> [EXERCISE] In the passage below titled "Friday Mornings at the Pentagon," why does the reminder about total commitment become especially strong as Veterans Day approaches? Please answer in one to three sentences.

> [DOCUMENT PASSAGE]
----------
Friday Mornings at the Pentagon
I have not had an occasion to be in the Pentagon since 9/11/01 when that awful terrorist attack occurred. On board that American Airlines flight which struck the Pentagon was my fellow Navy Admiral, Wilson Flagg and his wife. The preceding weekend they had been at the Naval Academy in Annapolis celebrating his Class of 1961’s 40th Reunion; the Flaggs were on that flight to visit grandchildren in California. Bud Flagg was a decorated combat Naval Aviator in Viet Nam, and had recently retired from his second career as a Captain for American Airlines.
Since then, we as a nation have initiated a war on global terrorism. Like all wars, it requires a total commitment of some to ensure the freedoms of all others. That reminder becomes especially strong as we approach Veterans Day, because it is our nation’s Veterans and their families who make that solemn commitment of national service so the others of our nation can live in freedom.
----------
> [EXTRACTED INFORMATION]

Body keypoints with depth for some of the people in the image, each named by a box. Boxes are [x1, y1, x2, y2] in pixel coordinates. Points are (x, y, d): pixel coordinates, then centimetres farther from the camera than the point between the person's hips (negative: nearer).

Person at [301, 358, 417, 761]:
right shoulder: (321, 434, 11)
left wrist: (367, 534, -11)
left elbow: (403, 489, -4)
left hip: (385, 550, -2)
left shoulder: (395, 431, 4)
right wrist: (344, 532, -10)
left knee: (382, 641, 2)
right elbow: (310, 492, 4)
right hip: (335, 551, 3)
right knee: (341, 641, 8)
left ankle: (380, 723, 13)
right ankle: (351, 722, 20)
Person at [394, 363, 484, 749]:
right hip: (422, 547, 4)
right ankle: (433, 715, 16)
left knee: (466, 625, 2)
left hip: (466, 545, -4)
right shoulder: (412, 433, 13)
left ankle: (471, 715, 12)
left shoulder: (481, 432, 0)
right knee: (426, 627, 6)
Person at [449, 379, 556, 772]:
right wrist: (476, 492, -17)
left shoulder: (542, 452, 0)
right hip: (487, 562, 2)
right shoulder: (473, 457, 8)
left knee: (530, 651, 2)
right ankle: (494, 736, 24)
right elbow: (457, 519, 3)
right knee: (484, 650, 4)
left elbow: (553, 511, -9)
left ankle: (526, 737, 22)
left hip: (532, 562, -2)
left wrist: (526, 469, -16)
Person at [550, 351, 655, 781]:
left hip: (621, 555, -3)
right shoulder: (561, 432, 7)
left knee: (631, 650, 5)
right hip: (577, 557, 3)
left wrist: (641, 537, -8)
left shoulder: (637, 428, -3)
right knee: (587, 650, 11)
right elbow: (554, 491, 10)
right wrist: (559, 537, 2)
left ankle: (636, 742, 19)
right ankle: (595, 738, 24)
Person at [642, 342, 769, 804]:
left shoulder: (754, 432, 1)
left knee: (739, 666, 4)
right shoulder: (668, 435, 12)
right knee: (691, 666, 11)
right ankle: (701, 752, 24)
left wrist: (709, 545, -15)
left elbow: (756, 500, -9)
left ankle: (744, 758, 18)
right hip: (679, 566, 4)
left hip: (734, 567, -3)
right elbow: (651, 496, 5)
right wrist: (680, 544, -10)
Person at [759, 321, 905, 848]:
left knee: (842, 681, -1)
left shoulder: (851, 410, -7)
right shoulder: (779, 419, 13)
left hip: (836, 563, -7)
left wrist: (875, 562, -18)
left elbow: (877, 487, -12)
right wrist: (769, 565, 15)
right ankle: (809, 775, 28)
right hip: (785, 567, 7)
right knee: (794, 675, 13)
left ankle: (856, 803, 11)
----------
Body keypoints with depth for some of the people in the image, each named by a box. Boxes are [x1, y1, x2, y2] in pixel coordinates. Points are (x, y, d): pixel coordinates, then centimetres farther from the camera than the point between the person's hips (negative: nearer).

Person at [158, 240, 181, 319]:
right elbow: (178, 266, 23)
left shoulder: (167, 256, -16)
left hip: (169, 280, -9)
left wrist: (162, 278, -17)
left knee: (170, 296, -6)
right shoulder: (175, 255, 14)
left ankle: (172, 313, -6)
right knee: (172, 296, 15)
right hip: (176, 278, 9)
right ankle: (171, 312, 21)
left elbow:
----------
> [YOUR RESPONSE] The reminder grows especially strong near Veterans Day because the nation's veterans and their families are the ones who make the solemn commitment of national service. They do this so that others in the nation can live in freedom.